Büyükşehir Belediye Başkanı Mehmet Özhaseki, AKP Millet­vekilleri Yaşar Karayel, Ahmet Öksüzkaya, Melikgazi Belediye Başkanı Memduh Büyükkılıç, İl Milli Eğitim Müdürü Erdoğan Ayata, İl Sağlık Müdürü Kadir Çetinkara, AKP İl Başkanı Ömer Dengiz, A.A. Bölge Müdürü İsmail İçer, Büyükşehir Belediyesi’nde Mehmet Özhaseki’ye yakın isim­lerden Oktay Durukan gözüme çarpan isimler arasındaydı...

***

Fetullah Gülen Cemaati’nin yayın or­ganlarını dost siteler olarak ilan etmiş bir internet sitesine sahip olan, yönetiminde 1 İl Sağlık Müdürü ve devletin 2 hastanesi­nin Başhekimi olan derneğe hakim gücün Nijerya’ya atamasını yaptığı kişiye dönüşte Doğumevi’nde Başhekim Yardımcısı olarak atatması, hatta bu İl Sağlık Müdürü yapa­cak olma ihtimali dehşet vericidir.

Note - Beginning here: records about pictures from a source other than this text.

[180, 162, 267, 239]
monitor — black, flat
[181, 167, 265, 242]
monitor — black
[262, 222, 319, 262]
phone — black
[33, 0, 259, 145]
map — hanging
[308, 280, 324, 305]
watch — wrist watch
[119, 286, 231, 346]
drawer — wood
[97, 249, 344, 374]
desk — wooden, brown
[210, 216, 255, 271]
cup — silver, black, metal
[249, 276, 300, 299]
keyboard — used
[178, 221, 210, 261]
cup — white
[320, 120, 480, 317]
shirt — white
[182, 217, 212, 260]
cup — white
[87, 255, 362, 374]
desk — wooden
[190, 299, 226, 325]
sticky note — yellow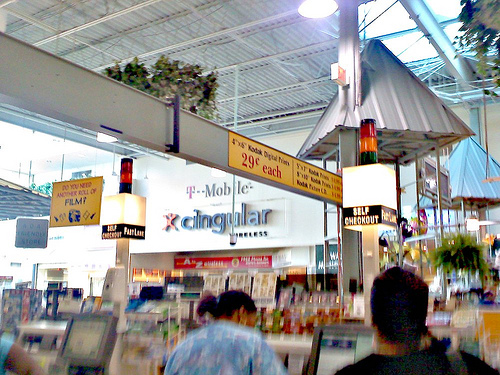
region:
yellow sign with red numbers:
[228, 131, 340, 203]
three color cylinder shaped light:
[358, 118, 378, 165]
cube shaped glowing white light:
[342, 164, 395, 230]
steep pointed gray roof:
[297, 36, 474, 164]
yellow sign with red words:
[48, 174, 101, 226]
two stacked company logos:
[162, 181, 270, 233]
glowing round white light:
[297, 0, 338, 20]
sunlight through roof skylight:
[359, 0, 464, 70]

Kayseri’de sağlık bir avuç cemaatçinin eline geçmişse, Aile Hekimliği uygulama­sında memnuniyet oranı en düşük 2. il de olsak kimse liyakatı esas almadığı için sağlıklı bir sağlık hizmeti almamız müm­kün değil.

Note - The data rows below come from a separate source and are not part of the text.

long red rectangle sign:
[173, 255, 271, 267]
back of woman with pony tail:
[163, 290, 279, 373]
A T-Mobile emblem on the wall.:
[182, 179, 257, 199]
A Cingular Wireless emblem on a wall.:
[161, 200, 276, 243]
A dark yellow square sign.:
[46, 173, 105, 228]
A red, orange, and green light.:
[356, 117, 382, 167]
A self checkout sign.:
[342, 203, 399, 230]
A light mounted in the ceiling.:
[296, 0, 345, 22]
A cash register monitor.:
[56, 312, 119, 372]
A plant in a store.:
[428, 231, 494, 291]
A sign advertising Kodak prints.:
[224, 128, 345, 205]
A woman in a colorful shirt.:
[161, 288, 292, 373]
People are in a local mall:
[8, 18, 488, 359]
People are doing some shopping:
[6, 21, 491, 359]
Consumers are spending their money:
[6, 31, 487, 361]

Bu işe Tabip Odası, öteki beriki ses çı­karmasa da ben yazar çizerim...

Benim kimsenin şahsıyla, kimliğiyle, kişi­liğiyle sorunum yok.

Kamu görevi yapanların çarpık işleyişine kalem sallamayı da Allah’ın izniyle görevim olarak kabul ederim.

***

Ben şahsen cemaatlere karşı değilim.

Nasıl ki, kanarya sevenler bir araya gelip ortak noktada buluşabiliyorsa cemaatler de dernekler gibi yasal statüde olmasa da sosyal bir gerçek. Elbette ki Allah, kitap, peygamber diyen insanlar bir araya gel­diğinde böyle Nijerya’da ki hastane gibi hayırlı işler de yapacaklar.

Ama ne zaman ki cemaatler devletin içi­ne sızmaya başlar, il müdürleri, başhekim­ler, doktorlar atamaya başlarsa o zaman olmaz...

Kanarya sevenlerin il sağlık müdürü ata­yacak güce geldiğini düşünün, başhekimle­ri belirlediğini falan...

Sonra bu kanarya sevenlerin atadığı kişi­nin beceriksizliklerine rağmen sırf kanarya sevmesinden dolayı liyakat esası yok sayı­larak halen o koltukta oturtulduğunu...

Değiştirilmesi sözkonusu olduğunda da yerine bir başka kanarya sevenin getirile­ceğini...

Razı olur musunuz?

Nerede din siyasete, şahsi çıkarlara, ma­kam elde etmeye alet edilmeye başlıyorsa en büyük fitne oradadır.